• [ASSIGNMENT A] According to the liver cancer article, in which journal do Llorca, Moreno-Herrero and Fortes publish their work?
• [ASSIGNMENT B] Resume the article on the cause of liver cancer's aggressiveness, picking up after its last sentence.

• [SOURCE TEXT]
%%

They discover one of the causes of the aggressiveness of liver cancer

by time news

The fault that liver cancer is one of the most aggressive lies with a staple. That’s right, a ‘molecular staple’ that helps repair the broken DNA of cancer cells, that is, the complete opposite of what should happen.

Error correction mechanisms are very important for cells, because in the rich cellular activity there are constantly malfunctions.

But when it comes to killing cancer cells, what matters is precisely causing errors. Radio- and chemotherapy cause them by breaking the DNA of cells. However, there are tumor cells that have exceptionally efficient DNA repair machinery, and this allows them to escape cancer treatment.

Óscar Llorca, from the CNIO; Fernando Moreno-Herrero, from the CNB; and Puri Fortes, from the CIMA-Universidad de Navarra, now reveal in a work in Cell Reports how one of these exceptional repair systems works: a molecular staple that a novel nanotechnological technique shows for the first time in action.

Fortes’s team discovered a few years ago that about half of patients with hepatocellular carcinoma (the most common liver cancer) produce an RNA molecule, called NIHCOLEwhich is found above all in the most aggressive tumors and is associated with a poor prognosis.

%%

• [RECORD SET]
%%

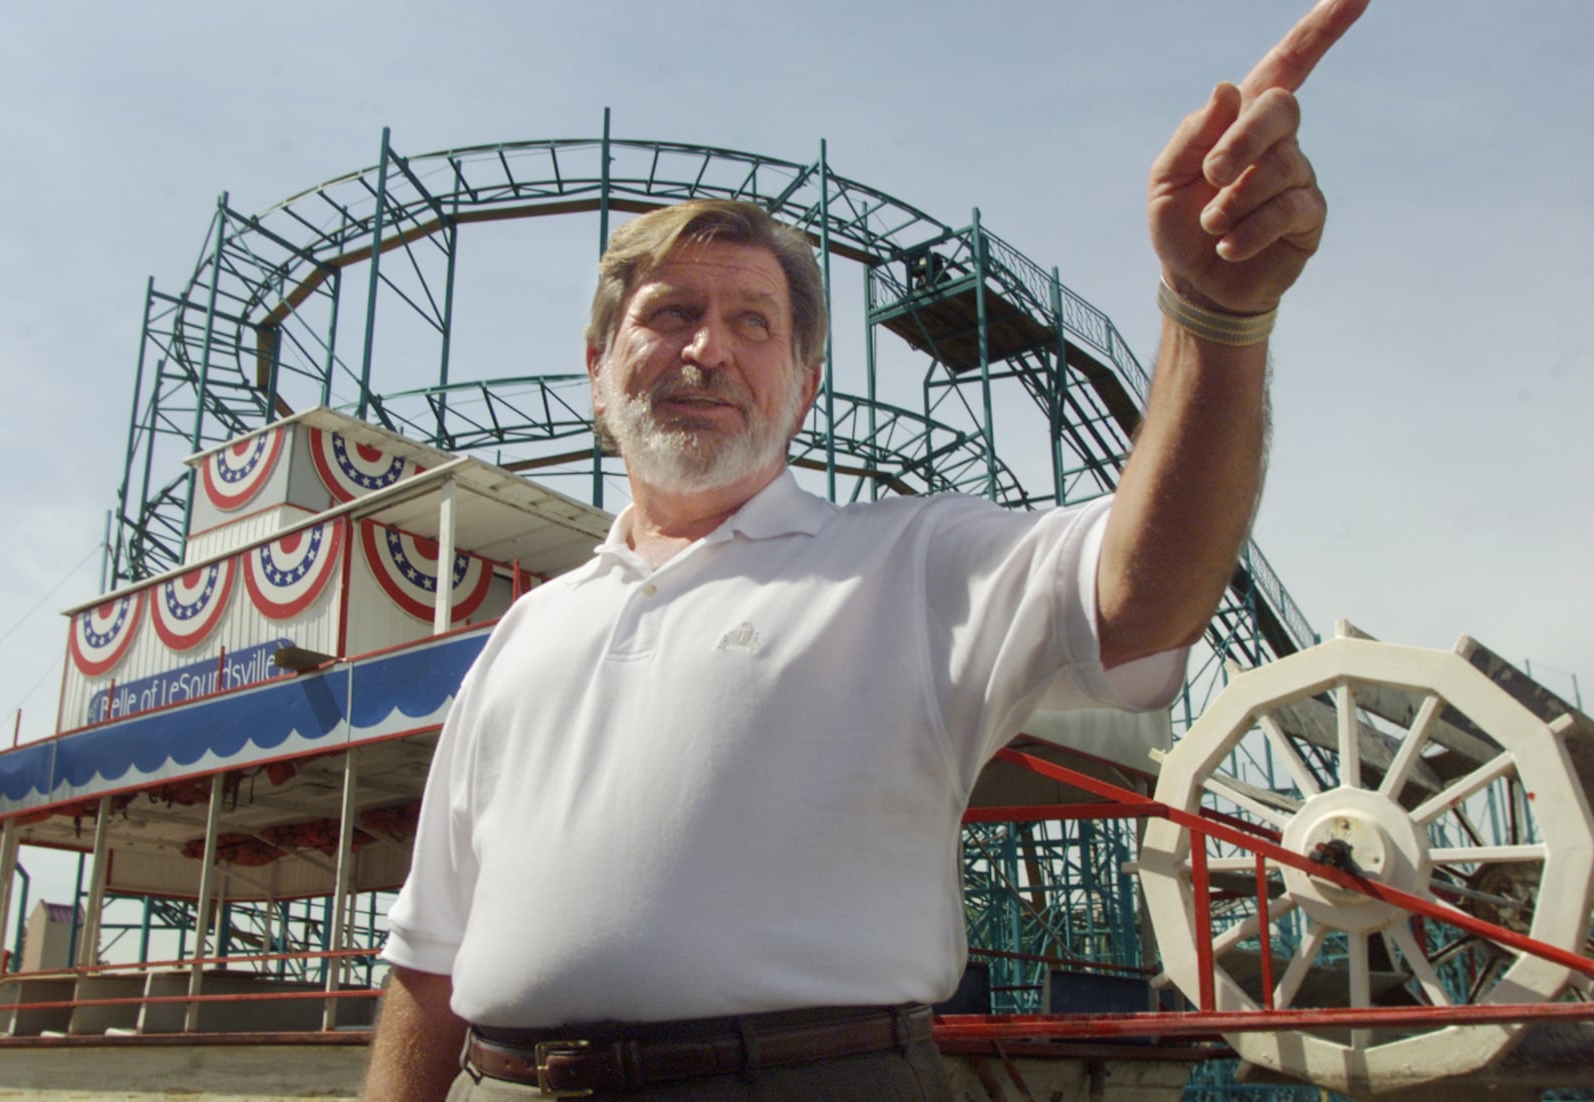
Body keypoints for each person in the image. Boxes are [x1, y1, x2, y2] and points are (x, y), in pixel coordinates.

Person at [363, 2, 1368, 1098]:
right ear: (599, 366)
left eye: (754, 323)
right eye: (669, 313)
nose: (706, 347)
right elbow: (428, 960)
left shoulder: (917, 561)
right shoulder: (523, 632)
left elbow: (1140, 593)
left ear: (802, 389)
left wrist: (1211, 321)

%%

• [REPLY A] Cell Reports.

• [REPLY B]
Fortes, Llorca and Moreno-Herrero concluded that NIHCOLE helps to repair broken DNA very effectively, and for this reason radiotherapy is less effective in those tumors in which it is present. By removing NIHCOLE, cancer cells treated with radiotherapy die more easily.

The use of NIHCOLE inhibitor drugs may represent a novel therapy for the most common liver cancer

However, the researchers did not know the molecular mechanism by which NIHCOLE facilitates the repair of DNA breaks. The now-published paper explains: NIHCOLE forms a bridge that unites the broken DNA fragments.

“NIHCOLE interacts simultaneously with proteins that recognize the two ends of a fragmented DNA, as if it stapled them together,” explain Llorca and Moreno-Herrero.

Understanding this mechanism may help design strategies to combat liver cancer with the worst prognosis. “The use of NIHCOLE inhibitor drugs may represent a novel therapy for the most common liver cancer,” these researchers note.

To understand how NIHCOLE works, Moreno-Herrero’s group has used magnetic tweezersa nanotechnology technique that makes it possible to study the physical characteristics of molecules separately.

The authors of the paper believe that these data show that NIHCOLE “confers benefits to tumor cells by helping them repair DNA breaks, sustaining malignant proliferation of cancer cells despite the accumulation of DNA damage resulting from stress.” produced by cell division itself.